Simone Alberghini, nel mio articolo dell’11 ottobre 1993, avevo riferito quanto segue:

S.M.E.L.C., Concerto Lirico-Vocale con la PARTECIPAZIONE dei VINCITORI in “OMAGGIO” al soprano “ANGELICA CATALANI” 1993 – Città di OSTRA (Ancona)

Forse, questo grande soprano – nato nella seconda metà del 1700 – non pensava che, in futuro, avrebbe ispirato a qualcuno l’idea di creare concorsi intitolati a lei.

Questa sera, infatti, i VINCITORI di tale CONCORSO, si esibiscono qui, a Milano, cantando arie con “BIS” finali – arie di Verdi, Bellini, Mozart, Rossini, Donizetti, Cilea e Puccini.

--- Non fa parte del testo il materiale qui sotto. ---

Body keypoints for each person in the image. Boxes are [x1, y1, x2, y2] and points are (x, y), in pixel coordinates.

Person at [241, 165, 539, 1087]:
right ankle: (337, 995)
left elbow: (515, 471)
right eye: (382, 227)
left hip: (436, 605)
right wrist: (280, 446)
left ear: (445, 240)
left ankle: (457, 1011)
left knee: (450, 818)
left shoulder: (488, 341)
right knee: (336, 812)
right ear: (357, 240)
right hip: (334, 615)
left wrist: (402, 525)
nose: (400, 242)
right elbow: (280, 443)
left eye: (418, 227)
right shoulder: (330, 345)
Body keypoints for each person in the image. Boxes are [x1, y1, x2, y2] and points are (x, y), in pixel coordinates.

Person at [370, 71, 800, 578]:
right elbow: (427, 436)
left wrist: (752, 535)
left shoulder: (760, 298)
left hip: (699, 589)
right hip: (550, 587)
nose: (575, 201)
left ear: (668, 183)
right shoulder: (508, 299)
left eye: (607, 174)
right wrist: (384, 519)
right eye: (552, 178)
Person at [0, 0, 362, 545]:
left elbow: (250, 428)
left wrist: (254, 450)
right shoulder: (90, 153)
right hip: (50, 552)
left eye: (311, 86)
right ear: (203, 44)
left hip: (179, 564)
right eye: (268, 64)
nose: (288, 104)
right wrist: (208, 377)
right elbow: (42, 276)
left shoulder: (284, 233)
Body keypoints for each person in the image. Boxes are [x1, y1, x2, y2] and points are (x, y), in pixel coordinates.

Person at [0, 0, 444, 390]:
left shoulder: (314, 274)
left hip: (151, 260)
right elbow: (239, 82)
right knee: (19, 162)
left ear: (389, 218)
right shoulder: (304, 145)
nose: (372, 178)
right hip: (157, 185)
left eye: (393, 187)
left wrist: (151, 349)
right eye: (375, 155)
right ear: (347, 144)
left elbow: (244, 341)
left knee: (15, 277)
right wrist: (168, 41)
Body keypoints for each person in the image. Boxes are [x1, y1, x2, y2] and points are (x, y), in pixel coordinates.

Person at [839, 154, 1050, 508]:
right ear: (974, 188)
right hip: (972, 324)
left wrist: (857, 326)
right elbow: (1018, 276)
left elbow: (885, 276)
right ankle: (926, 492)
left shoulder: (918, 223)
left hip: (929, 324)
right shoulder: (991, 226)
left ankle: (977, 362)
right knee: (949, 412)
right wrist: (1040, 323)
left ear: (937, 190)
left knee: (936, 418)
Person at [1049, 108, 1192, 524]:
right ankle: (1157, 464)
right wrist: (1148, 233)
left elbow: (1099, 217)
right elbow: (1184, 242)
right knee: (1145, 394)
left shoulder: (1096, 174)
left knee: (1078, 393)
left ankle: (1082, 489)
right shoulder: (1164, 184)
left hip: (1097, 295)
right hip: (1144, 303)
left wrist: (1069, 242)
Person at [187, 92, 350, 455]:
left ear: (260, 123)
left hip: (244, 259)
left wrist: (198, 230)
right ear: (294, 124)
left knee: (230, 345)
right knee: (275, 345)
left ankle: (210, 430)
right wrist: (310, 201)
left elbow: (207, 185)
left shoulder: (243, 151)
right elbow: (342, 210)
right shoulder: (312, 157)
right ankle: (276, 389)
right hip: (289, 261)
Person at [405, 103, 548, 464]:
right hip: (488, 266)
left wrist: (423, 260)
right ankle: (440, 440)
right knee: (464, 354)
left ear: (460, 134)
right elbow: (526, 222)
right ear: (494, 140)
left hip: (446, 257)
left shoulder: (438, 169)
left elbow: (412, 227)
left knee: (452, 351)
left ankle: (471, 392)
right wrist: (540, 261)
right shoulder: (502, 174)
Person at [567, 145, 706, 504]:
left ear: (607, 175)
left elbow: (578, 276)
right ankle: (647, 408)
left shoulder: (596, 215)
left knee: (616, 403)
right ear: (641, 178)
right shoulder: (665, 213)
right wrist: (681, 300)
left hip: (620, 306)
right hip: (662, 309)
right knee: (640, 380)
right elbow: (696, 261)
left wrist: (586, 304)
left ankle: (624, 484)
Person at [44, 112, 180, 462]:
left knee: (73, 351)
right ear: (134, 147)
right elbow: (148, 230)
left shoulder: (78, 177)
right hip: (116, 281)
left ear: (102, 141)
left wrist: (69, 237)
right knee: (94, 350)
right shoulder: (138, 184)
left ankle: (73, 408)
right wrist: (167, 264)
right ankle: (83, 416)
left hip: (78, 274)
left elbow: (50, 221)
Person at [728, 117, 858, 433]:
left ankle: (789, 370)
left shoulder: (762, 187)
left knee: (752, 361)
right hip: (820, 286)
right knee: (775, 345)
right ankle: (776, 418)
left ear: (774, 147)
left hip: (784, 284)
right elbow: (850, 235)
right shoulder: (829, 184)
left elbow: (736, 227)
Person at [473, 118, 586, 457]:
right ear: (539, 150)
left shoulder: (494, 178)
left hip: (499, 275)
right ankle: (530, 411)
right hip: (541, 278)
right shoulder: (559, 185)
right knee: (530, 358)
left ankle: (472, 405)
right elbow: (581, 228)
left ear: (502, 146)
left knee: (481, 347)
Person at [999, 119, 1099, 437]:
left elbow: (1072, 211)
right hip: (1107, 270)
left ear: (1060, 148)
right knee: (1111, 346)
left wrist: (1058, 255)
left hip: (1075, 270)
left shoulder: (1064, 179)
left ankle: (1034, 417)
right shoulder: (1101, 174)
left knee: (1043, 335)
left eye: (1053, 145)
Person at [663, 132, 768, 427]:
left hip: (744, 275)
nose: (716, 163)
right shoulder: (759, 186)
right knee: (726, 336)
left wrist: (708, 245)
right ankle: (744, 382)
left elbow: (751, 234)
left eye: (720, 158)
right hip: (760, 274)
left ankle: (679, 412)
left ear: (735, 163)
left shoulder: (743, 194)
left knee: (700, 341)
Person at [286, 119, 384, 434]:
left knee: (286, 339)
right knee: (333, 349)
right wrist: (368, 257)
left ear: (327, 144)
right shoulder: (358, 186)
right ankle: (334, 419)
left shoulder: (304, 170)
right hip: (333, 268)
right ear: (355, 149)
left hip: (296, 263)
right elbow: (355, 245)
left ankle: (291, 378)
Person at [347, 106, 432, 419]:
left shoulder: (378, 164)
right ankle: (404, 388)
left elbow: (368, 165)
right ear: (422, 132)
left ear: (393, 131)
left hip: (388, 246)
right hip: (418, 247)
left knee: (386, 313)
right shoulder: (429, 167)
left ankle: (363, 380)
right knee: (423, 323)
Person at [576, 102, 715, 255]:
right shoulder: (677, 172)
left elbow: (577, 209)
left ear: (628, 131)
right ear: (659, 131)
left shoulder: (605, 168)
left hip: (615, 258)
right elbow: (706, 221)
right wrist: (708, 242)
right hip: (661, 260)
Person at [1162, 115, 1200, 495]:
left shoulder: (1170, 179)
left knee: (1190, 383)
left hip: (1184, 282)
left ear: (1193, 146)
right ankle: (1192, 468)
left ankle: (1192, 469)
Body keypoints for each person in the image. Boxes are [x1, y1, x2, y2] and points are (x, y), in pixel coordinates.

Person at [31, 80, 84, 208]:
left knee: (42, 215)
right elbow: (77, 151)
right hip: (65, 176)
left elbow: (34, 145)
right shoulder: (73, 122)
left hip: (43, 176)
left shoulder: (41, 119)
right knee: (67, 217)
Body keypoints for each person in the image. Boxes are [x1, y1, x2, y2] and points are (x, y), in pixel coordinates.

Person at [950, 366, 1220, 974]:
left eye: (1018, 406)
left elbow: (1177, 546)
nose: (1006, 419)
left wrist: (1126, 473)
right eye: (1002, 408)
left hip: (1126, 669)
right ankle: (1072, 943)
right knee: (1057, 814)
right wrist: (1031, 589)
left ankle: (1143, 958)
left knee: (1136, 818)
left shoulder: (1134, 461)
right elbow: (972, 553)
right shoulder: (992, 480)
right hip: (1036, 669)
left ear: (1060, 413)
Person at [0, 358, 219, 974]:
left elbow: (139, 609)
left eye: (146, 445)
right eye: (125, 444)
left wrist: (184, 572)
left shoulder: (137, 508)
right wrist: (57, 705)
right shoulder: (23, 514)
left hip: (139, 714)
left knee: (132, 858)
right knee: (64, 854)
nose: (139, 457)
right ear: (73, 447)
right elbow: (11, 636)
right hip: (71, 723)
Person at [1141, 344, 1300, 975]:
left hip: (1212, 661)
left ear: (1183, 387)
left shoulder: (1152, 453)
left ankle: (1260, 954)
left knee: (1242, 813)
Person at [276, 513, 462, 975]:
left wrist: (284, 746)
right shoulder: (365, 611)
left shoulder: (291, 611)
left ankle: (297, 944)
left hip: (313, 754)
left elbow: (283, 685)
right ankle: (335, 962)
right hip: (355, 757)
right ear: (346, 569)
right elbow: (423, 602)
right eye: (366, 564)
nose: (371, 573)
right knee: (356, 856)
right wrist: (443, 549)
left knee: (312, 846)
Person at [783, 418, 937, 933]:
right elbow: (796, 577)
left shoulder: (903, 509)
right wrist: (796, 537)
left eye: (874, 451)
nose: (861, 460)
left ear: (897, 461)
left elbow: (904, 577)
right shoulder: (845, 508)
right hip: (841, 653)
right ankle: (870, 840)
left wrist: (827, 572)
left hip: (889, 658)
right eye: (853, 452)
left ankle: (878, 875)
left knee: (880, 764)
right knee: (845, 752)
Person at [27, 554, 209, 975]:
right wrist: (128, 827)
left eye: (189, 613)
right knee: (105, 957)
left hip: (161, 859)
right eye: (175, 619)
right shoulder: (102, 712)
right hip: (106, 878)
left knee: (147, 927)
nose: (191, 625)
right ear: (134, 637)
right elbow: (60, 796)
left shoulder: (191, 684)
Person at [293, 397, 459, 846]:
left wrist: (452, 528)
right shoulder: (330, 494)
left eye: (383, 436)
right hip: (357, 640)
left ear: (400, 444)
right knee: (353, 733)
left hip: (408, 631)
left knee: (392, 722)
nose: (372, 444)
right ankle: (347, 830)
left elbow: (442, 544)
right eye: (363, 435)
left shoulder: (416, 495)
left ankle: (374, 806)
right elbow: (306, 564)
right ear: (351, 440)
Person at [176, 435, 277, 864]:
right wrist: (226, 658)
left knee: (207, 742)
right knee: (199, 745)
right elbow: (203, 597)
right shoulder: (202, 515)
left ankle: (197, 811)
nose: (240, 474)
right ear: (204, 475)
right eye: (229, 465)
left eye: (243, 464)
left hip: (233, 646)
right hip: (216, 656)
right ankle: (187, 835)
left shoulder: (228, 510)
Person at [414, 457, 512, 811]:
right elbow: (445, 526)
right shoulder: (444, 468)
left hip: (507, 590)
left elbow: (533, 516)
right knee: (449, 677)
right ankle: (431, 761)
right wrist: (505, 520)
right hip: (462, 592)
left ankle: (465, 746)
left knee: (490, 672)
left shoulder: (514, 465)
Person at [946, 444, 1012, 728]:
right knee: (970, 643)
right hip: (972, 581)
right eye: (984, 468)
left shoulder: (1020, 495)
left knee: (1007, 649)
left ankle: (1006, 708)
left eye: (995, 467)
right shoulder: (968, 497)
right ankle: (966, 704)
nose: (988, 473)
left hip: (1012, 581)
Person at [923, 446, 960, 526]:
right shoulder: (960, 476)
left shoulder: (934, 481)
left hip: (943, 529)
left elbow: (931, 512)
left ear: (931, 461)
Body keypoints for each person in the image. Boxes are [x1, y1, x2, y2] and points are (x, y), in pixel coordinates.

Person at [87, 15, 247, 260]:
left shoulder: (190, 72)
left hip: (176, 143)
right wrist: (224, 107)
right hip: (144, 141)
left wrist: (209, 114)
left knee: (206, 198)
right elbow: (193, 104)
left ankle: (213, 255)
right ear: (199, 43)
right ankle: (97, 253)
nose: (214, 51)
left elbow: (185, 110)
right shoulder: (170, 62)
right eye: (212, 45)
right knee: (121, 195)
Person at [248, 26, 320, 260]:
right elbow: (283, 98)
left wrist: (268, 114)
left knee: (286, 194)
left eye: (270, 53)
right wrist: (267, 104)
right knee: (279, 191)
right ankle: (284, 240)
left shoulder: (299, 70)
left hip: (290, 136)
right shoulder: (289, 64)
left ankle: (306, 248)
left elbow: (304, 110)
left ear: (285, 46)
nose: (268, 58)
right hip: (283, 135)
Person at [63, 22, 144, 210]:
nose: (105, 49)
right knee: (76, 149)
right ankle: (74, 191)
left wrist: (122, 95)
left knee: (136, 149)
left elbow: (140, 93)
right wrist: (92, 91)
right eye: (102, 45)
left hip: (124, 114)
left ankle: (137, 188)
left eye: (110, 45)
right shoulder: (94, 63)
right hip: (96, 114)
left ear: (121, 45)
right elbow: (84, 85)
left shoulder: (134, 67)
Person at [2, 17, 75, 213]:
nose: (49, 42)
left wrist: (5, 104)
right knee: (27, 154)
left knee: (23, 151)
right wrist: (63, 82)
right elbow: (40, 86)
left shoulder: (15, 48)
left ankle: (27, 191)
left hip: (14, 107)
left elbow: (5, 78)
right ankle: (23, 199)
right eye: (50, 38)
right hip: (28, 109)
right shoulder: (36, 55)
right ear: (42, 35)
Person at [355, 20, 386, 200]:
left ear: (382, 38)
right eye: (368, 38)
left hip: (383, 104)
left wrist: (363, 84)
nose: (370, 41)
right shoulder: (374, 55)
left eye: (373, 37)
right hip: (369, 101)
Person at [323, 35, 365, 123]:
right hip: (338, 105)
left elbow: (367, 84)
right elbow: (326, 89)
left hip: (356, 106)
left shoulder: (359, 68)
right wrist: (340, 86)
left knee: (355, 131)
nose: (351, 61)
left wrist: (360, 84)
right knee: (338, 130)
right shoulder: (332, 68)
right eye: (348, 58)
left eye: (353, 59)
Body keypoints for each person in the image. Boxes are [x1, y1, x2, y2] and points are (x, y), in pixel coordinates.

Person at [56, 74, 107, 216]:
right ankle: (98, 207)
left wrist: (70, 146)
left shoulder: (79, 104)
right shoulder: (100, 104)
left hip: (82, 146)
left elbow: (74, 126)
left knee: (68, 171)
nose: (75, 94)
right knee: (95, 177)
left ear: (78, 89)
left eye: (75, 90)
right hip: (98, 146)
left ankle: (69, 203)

Abbiamo il basso SIMONE ALBERGHINI che ci traumatizza con la sua voce già formata, nonostante la sua giovane età (20 anni, pensate!), il baritono KO SUGIE (molto simpatico) e il soprano dalla voce limpidissima YOSHIMI TATSUNO entrambi Giapponesi), gli Italiani GIULIANO DI FILIPPO (buon tenore leggero) e il soprano ANNA MARIA DELL’OSTE (voce pura, limpida, cristallina e solare).

Inutile dirlo: applausi, applausi, applausi e ancora APPLAUSI! >

Thaïs viene rappresentata per la PRIMA volta il 16 marzo 1894 al Teatro dell’ “Opéra” di Parigi ed è il dodicesimo lavoro lirico del Francese JULES MASSENET, un musicista finissimo, la cui arte musicale si era perfezionata notevolmente nei dieci anni trascorsi dalla prima rappresentazione della sua celeberrima “MANON”.

L’esito è un caloroso successo.

Epoca: IV secolo

Luogo: Egitto

L’asceta ATANAELE (baritono) aspira a redimere la cortigiana Thaïs (soprano) che, in Alessandria, tiene desto – con il suo esempio – il culto per AFRODìTE.

Giunto in città, Atanaele rintraccia la donna e tenta di convertirla parlandole delle gioie della fede e della spiritualità.

Le parole di lui colpiscono Thaïs, atterrita all’idea della morte e desiderosa di riscattare la propria esistenza fino ad allora dedita al peccato.

Su consiglio di Atanaele, ella infrange l’effigie di Eros, incendia la sua dimora e si rifugia in un cenobio, nel deserto, diventando monaca. - In quel luogo di preghiere e di meditazioni, Thaïs trova l’attesa serenità.

Atanaele, invece, confessa di avere perduto la pace dello spirito. - È subentrato in lui, contemporaneamente all’orgoglio per aver convertito la famosa cortigiana di Alessandria, il desiderio di una conquista del tutto terrena. – Sconvolto dalla passione per lei, torna da Thaïs che, morente, non ascolta le sue parole d’amore, già distaccata dalle cose del mondo ed assorta in una visione celeste, redenta.